Propriété collective

Il n’y a pas de propriété individuelle, ni des terres ni des maisons à Monan’s Rill. L’ensemble relève d’un « general partnership », la structure juridique permettant la propriété collective : la coopérative constituée par les membres est donc propriétaire des maisons, des forêts, des chemins et des bâtiments collectifs (la salle de réunion et de fête, les ateliers, les jardins, les étables, les infrastructures…). Le processus pour devenir membre est volontairement long et sélectif : cela commence par des visites courtes, puis des locations pouvant durer plusieurs années, puis la rédaction d’une lettre à la coopérative pour exposer l’engagement dans la communauté pour aboutir enfin au statut de membre. Il faut alors s’acquitter de frais d’entrés (20 000 $) et de l’équivalent de la valeur de la maison qui est attribuée. En cas de sortie de la coopérative, la somme équivalente à la valeur de la maison est reversée avec un intérêt indexé sur l’inflation ainsi que 90% des frais d’entrée. Frankie m’indique qu’aujourd’hui, la somme équivaudrait à 300 000 dollars pour un couple autour de 40 ans. Ce qui n’est pas anodin et tient de fait éloigné de la communauté les pauvres et ceux qui décideraient de peu travailler.

La construction de règles communes à partir du consensus

La communauté est composée aujourd’hui de 22 adultes et 4 enfants. La plupart appartiennent à une  classe moyenne éduquée, travaillant ou ayant travaillé dans des emplois de services sociaux : j’ai croisé beaucoup de profs ou d’éducateurs de tous ordres (enseignants, directeurs de programmes parascolaires, orthophonistes, …).

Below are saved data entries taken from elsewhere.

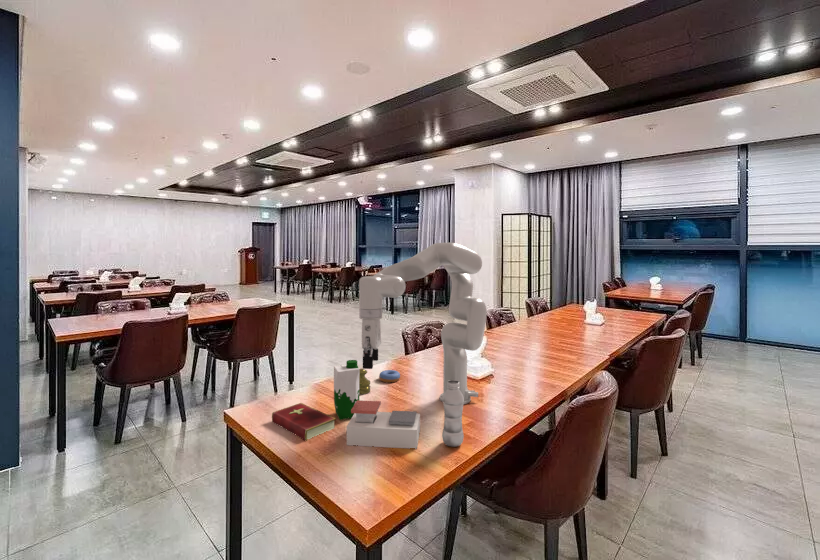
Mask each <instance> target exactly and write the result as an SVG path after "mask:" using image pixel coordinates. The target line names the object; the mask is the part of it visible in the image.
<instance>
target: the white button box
mask: <svg viewBox="0 0 820 560" xmlns="http://www.w3.org/2000/svg"><path fill="white" fill-rule="evenodd" d="M391 414H392V412H390V411H377V413H376V420H375V422H374V423H356V413H354V415H353V417H352V418H350V420H349V422H348V424H347V425H346V446H353V445H356V447H357V445H358V447H372V446H374V448H376V447H377V448H392V449H393V448H395V449H410V448H415V449H414V450H417V449H418V444H419V440H420V439H419V438H420V434H419V433H420V432H421V413H418V412H417V415H416V419H415V424H414V425H395V424H389V419H390V416H391Z"/></svg>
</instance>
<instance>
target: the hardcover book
mask: <svg viewBox="0 0 820 560" xmlns="http://www.w3.org/2000/svg"><path fill="white" fill-rule="evenodd" d="M335 420H337V419H336V417H333V416H331V415H329V414H327V413H325V412H323V411H320V410H318V409H316V408H314V407H312V406H310V405H307V404H305V403H302V402H300V403H296V404H294V405H289V406H287V407H284V408H281V409H279V410H276V411H273V412H272V413H271V421H272V423H273V422H274V423H273V424H275V423H276V424H275V425H277V424H278V425H277V426H279V425H280V426H282V427H283V429H284V428H285V429H284V430H286V429H287V430H286V431H287V432H289V431H290V432H289V433H291V432H292V433H291V434H293V433H294V434H293V435H295V434H296V435H297V437H298V436H299V437H298V438H300V437H301V438H300V439H302V438H303V439H302V440H304V441H305V440H306V442H308V440H310V439H312V437H313V438H315V437H318V436H320V435H321V434H324V432H325V433H327V432H329V431H331V430H334V429H335ZM280 426H279V427H280ZM282 427H281V428H282ZM326 431H327V432H326ZM319 434H320V435H319ZM296 435H295V436H296ZM317 435H318V436H317ZM314 436H315V437H314ZM307 439H308V440H307Z"/></svg>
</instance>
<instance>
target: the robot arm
mask: <svg viewBox="0 0 820 560" xmlns="http://www.w3.org/2000/svg"><path fill="white" fill-rule="evenodd" d="M442 266H443V267H444V269H445V270H446V272H447V273H448V276H449V278H450V279H451V291H450V292H451V293H450V299H449V304H448V305H449V306H448V313H449V316H450V317H451V318H452V319H455V320H460V321H463V322H466V324H465V323H460V322H454V321H451V322H447V323H445V324H444V325H443V326H442V328H441V332H440V338H441V343H442V349H443V351H442V352H443V370H442V371H443V376H442V377H443V381H442V382H443V385H442V386H443V388H442V389H443V391H442V393H440V395H439V401H441V402H442V403H443V396H444V394H445V392H446V391H447V390H448V388H447V382H448V381H449V380H456V381H459V386H460V388H459V390H460V392H461V393H462V395H463V397H464V404H463V405H467V404H468V403H470V402H471V399H472V398H478V397H479V392H478V391H476V390H470V389H469V388H468V355H467V352H466V351H467V350H468V351H471V352H473V351H477V350H478V349H480V347H482V343H483V341H484V335H485V329H486V328H485V327H486V323H487V322H486V321H487V313H488V310H487V305H486V303H485V302H484V300H482V299H481V298H479V297H473V292H474V291H473V290H474V284H473V279H472V277H471V276H470V275H474V274H477V273H479V272H480V271H481V269H482V266H483V259H482V257H481V255H479V253H477V252H476V251H474V250H472V249H470V248H467V247H466V246H464V245H462V244H459V243H456V242H436V243H433V244H431V245H429V246H427V247H426V248H424V249H423V250H421V251H420V252H418V253H416V254H415V255H413V256H411V257H409V258H407V259H404V260H401V261H399V262H397V263H393V264H391V265H388V266H387V267H385V268H382V269H381V270H379V271H378V272H376V273H375V274H373V276H372V275H371V276H369V275H368V276H367V275H366V276H362V277H360V278H359V282H358V284H359V286H358V287H359V288H358V289H359V290H358V291H359V294H358V298H359V303H358V304H359V305H358V306H359V307H358V308H359V317H358V318H359V320H360V319H361V349H363V350H362V369H365V370H372V369H373V368H374V362H375V361H376V362H377V361H379V348H380V346H381V344H382V334H381V333H382V331H381V319H382V318H383V298H393V299H395V298H398V297H401V296H403V294H404V293H405V291H406V288H407V287H406V282H409V281H416V280H419V279H423V278H425V277H426V276H428V275H430V273H432V272H434V271H435V270H437V269H438V268H439V267H442ZM471 397H472V398H471Z"/></svg>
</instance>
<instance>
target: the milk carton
mask: <svg viewBox="0 0 820 560" xmlns="http://www.w3.org/2000/svg"><path fill="white" fill-rule="evenodd" d="M345 362H346V364H339V365H334V366H333V405H334V409H335V411H334V412H335V414H336V416H337V417H338V419H339V421H343V420H347V419H348V420H349V419H351V418H352V417H353V415H354V413H351V409H352V408H353V406H354V405H355V403H356V402H357V400H360V394H359V371H360V369H361V368H359V365H358V360H357V359H348V360H346V361H345Z"/></svg>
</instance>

Toutes les décisions sont prises à partir d’un consensus. Les membres se retrouvent officiellement dans la maison communautaire pour les 2 réunions mensuelles. De nombreux comités se retrouvent par ailleurs pour faire fonctionner l’ensemble.

Penny, forte des compétences construites dans cette organisation communautaire, intervient comme facilitatrice dans de nombreux projets au sein du Sonoma County pour aider les groupes à entendre des positions divergentes, accepter et gérer des conflits, faire émerger des compromis acceptables par tous. Elle fait partie de groupes de facilitations pour aider des communautés à se reformer après le feu de cet automne : comment repartir après un traumatisme et s’organiser face à une telle menace. Elle s’investit aussi dans un comité de facilitation concernant la gestion de l’eau et pour la prise de conscience de l’habitation d’un même bassin versant. Elle s’est formée auprès de l’Occidental arts and ecology center : centre impressionnant de sensibilisation, de formation, d’expérimentation de soins de la terre et de techniques pour laisser la résilience de la nature s’exprimer. Je ne pourrais malheureusement pas les voir cette fois !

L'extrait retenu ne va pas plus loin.